**Materials provided:**
.....
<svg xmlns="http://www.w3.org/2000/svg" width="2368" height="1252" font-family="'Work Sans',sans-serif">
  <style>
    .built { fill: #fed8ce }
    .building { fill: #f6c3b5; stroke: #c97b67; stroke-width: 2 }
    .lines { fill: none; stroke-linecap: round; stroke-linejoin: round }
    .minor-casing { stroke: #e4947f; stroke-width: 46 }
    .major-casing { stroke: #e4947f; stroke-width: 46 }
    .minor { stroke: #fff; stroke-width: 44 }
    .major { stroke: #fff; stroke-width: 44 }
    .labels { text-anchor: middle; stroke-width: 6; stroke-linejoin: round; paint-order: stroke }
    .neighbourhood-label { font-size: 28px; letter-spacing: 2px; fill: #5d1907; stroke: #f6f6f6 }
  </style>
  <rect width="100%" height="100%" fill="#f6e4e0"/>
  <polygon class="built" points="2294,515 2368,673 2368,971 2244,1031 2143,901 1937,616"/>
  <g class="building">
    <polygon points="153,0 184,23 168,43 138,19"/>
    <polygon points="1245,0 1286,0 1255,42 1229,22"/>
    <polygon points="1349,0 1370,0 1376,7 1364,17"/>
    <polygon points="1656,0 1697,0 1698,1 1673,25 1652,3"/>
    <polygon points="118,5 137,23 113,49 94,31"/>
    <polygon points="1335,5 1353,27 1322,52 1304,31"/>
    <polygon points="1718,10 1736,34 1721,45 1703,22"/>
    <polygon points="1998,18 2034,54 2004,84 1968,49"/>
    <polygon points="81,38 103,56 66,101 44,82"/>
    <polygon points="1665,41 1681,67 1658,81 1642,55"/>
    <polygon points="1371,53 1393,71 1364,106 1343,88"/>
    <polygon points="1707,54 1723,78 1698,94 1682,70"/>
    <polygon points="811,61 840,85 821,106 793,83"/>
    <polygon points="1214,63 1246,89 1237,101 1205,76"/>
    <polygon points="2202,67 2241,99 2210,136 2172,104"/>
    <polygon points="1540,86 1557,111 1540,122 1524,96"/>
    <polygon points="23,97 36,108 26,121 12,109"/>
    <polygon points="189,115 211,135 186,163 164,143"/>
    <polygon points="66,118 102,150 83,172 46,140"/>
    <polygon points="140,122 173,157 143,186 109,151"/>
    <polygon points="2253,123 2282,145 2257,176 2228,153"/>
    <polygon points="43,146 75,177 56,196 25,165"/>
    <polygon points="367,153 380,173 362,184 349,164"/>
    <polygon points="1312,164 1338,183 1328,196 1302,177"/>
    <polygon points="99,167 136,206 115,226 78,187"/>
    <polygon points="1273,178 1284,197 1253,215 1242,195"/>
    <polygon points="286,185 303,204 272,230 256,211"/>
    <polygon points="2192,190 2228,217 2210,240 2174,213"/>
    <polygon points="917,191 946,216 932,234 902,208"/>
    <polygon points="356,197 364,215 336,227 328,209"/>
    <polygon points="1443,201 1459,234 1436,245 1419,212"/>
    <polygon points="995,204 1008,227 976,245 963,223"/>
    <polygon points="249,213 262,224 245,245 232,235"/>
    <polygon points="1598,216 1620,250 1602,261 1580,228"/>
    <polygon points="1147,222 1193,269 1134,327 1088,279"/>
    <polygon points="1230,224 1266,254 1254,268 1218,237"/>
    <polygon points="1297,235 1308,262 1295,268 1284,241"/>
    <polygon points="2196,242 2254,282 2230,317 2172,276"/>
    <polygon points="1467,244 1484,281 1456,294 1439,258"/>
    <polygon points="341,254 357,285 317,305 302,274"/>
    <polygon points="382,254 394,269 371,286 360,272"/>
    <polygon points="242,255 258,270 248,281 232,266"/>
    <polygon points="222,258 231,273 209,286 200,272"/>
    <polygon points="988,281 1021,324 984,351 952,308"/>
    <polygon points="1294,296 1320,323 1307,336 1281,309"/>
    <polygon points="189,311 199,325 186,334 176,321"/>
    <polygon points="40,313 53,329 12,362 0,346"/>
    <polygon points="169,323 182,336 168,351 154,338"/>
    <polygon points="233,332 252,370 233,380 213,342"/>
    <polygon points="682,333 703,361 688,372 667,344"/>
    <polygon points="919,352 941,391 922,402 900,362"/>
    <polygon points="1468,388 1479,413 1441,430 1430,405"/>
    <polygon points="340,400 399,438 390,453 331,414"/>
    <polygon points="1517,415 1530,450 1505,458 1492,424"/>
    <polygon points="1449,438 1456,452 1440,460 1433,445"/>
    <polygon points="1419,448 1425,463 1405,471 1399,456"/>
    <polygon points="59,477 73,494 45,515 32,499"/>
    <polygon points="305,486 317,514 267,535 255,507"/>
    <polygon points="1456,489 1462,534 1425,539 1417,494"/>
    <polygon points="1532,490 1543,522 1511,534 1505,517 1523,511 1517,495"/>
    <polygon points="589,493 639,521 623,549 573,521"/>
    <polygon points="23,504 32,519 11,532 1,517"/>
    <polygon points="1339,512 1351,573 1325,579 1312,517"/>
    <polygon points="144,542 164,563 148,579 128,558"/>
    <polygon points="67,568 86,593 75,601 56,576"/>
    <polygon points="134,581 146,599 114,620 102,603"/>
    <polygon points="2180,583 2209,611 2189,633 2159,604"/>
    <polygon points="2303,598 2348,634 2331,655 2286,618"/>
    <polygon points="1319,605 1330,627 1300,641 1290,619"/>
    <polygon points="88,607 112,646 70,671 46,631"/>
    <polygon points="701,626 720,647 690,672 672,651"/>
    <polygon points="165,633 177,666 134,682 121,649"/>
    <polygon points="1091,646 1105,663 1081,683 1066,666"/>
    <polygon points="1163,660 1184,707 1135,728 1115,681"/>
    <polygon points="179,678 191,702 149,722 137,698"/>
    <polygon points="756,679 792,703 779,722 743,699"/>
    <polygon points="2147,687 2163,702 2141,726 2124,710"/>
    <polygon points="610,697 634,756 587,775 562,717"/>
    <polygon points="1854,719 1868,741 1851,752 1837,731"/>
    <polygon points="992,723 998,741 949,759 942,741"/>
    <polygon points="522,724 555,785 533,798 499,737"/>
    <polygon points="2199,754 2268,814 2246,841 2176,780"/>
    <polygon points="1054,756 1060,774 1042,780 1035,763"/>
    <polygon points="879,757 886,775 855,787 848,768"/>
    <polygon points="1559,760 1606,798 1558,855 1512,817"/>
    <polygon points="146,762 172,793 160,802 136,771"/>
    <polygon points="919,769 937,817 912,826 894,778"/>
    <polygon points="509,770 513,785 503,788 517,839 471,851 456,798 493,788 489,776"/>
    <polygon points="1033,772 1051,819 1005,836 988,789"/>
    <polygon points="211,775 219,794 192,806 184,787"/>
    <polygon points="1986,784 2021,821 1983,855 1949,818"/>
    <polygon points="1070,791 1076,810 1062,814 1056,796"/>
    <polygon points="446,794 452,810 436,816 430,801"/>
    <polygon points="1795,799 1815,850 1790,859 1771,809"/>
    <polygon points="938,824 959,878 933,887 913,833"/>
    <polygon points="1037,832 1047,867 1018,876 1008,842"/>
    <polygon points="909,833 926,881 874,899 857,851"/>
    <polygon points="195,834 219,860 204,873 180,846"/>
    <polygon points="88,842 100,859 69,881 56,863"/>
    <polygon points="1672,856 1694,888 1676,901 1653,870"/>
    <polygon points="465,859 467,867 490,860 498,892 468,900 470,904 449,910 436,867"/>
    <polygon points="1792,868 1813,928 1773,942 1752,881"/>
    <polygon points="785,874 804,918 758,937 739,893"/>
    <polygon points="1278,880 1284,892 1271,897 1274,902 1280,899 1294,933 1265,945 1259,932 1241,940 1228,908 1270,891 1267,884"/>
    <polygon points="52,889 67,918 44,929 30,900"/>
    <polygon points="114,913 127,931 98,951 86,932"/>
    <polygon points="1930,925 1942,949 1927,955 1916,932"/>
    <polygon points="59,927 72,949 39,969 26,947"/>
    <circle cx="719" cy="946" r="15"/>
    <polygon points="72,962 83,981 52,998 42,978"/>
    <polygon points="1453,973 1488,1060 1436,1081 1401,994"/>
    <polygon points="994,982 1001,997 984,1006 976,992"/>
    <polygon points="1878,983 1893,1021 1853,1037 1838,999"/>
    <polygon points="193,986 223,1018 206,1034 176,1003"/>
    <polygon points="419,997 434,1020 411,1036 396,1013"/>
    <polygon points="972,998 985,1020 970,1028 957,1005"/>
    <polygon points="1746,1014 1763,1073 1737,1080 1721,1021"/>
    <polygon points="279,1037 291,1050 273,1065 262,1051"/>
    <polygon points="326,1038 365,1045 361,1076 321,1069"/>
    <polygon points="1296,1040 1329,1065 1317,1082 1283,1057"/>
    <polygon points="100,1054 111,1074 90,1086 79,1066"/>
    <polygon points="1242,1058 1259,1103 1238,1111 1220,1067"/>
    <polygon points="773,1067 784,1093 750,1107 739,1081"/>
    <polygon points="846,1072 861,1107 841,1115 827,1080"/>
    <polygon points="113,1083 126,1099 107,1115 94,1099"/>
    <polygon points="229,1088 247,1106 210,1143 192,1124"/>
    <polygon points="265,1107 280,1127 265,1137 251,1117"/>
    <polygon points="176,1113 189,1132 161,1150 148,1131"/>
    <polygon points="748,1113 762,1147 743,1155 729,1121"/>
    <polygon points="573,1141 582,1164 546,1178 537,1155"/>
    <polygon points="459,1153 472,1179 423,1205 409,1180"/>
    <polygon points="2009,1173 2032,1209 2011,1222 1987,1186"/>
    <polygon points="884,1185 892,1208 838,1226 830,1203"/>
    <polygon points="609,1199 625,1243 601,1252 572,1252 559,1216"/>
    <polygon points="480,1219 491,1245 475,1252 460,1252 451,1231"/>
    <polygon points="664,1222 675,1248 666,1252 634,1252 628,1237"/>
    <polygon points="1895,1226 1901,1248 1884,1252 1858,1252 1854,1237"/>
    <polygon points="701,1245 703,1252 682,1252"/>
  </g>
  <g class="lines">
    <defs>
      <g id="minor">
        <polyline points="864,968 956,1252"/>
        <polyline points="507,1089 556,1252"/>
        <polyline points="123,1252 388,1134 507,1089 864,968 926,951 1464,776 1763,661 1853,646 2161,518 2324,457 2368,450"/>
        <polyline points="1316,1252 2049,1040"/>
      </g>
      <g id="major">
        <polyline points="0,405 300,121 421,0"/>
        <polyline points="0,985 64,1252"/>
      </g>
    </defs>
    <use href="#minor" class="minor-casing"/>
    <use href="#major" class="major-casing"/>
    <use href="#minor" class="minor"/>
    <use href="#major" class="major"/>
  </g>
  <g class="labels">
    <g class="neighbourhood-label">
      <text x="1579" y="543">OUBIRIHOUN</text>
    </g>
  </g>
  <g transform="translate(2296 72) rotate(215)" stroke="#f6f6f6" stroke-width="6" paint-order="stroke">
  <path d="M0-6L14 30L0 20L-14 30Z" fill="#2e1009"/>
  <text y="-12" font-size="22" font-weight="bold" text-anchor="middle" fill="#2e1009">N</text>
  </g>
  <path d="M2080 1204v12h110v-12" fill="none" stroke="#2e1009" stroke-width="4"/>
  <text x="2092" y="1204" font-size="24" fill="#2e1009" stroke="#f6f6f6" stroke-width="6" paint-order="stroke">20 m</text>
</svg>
.....
Every line holding the word "lines" should be copied out of the material.

**Solution to this problem:**
    .lines { fill: none; stroke-linecap: round; stroke-linejoin: round }
  <g class="lines">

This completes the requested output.